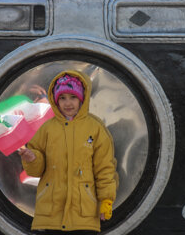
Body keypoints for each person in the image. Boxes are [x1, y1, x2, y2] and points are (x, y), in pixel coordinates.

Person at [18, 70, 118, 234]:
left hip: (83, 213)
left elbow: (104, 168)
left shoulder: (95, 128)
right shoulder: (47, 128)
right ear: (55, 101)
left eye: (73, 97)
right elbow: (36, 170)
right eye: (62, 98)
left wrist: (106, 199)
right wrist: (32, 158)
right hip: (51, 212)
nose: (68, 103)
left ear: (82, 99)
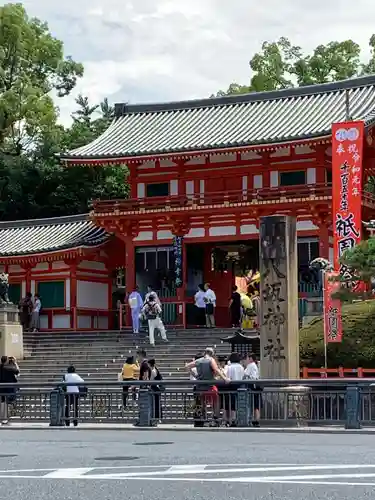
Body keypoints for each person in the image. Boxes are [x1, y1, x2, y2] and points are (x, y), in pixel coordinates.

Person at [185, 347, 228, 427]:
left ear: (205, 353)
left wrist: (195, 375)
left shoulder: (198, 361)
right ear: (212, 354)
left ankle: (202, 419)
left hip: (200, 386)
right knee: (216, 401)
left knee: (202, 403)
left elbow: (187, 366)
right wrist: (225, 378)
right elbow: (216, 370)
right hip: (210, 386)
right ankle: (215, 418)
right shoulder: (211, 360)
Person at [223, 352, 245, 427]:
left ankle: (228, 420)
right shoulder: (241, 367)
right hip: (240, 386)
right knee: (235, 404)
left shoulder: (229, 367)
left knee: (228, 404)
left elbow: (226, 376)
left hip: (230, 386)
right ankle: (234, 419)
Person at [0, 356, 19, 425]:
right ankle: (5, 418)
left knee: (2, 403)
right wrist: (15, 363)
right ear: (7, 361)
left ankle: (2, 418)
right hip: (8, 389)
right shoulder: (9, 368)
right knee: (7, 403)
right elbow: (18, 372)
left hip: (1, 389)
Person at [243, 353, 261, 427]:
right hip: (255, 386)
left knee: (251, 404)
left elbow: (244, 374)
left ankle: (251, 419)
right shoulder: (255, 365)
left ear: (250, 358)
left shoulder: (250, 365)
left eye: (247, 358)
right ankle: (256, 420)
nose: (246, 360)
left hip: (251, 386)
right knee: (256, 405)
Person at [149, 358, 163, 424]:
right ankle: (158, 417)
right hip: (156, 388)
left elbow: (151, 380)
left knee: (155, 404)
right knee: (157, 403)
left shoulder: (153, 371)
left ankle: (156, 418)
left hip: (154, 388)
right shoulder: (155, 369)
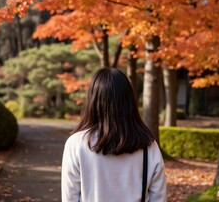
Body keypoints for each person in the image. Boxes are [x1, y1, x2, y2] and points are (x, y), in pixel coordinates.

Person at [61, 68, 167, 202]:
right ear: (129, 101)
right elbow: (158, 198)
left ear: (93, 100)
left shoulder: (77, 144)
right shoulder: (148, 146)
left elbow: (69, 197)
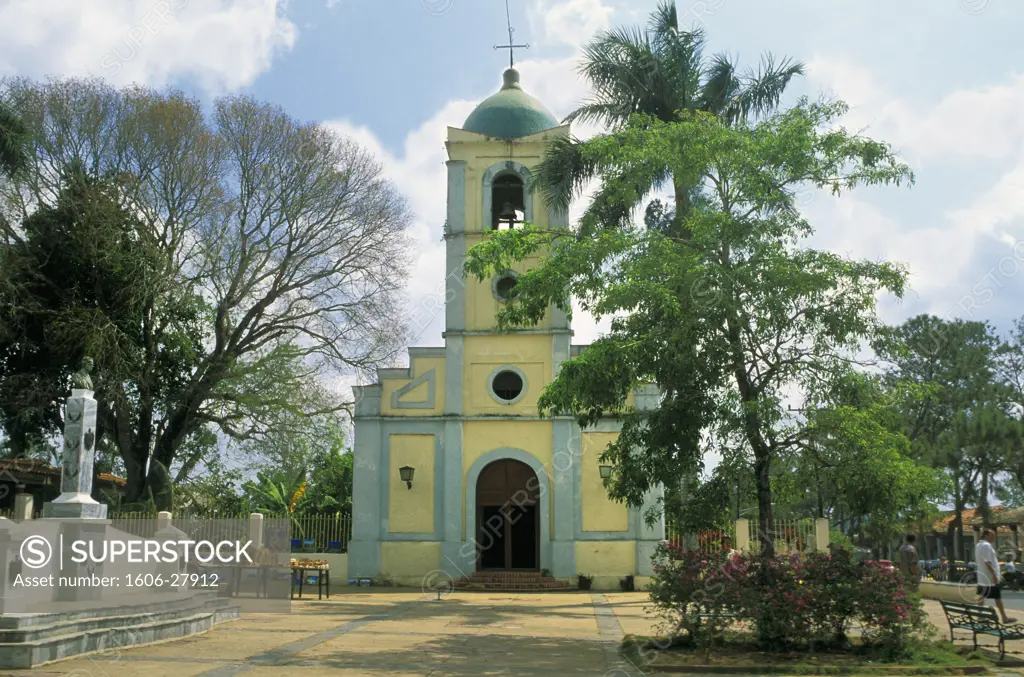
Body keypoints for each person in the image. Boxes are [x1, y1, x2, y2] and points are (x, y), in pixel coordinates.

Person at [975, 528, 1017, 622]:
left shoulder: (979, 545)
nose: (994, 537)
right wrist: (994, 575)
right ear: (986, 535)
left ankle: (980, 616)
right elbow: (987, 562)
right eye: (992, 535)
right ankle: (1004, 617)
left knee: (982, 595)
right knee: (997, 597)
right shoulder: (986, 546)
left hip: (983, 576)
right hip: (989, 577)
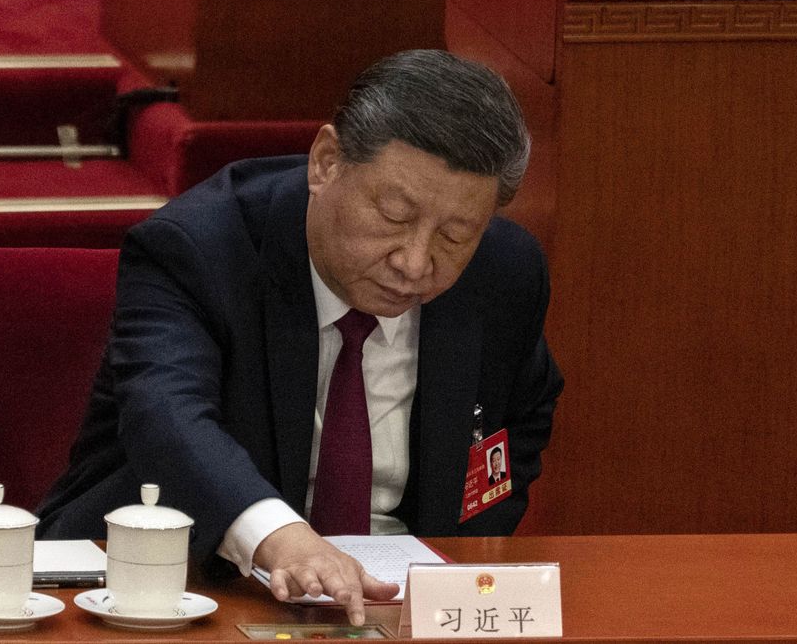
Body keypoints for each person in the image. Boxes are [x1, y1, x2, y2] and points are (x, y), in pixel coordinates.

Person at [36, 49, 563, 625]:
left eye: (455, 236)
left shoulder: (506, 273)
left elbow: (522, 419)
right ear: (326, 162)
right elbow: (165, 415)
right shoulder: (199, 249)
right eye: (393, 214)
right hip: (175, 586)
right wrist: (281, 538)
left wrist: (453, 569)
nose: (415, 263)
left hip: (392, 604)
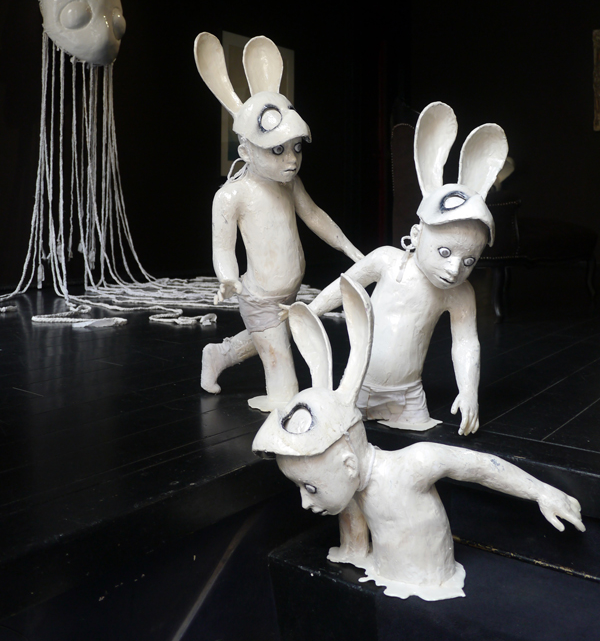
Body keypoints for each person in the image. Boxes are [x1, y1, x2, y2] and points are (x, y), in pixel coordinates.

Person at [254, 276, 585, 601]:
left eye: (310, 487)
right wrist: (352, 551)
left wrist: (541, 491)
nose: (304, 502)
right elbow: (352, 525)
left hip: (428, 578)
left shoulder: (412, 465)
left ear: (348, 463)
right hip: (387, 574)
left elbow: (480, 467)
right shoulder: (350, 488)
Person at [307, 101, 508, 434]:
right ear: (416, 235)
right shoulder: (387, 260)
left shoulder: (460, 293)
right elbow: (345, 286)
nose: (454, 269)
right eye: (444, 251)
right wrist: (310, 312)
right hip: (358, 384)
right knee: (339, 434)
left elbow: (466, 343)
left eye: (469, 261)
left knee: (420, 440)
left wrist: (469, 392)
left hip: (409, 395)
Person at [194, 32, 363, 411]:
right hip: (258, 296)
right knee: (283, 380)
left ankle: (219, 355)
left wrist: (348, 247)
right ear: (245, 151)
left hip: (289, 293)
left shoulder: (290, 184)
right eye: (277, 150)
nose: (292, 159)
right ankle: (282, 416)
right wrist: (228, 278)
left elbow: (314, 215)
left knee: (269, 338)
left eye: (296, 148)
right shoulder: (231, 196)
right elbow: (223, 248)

What is needed
Using the data above, extract exactly the lines from the one that holds "left ankle: (251, 419)" to the one that holds "right shoulder: (155, 369)", both ends included, and no others.

Response area
left ankle: (251, 419)
right shoulder: (255, 365)
left ear: (250, 358)
left shoulder: (250, 365)
left eye: (247, 358)
right ankle: (256, 420)
nose: (246, 360)
left hip: (251, 386)
right knee: (256, 405)
Person at [149, 358, 163, 424]:
right ankle: (158, 417)
right hip: (156, 388)
left elbow: (151, 380)
left knee: (155, 404)
right knee: (157, 403)
left shoulder: (153, 371)
left ankle: (156, 418)
left hip: (154, 388)
right shoulder: (155, 369)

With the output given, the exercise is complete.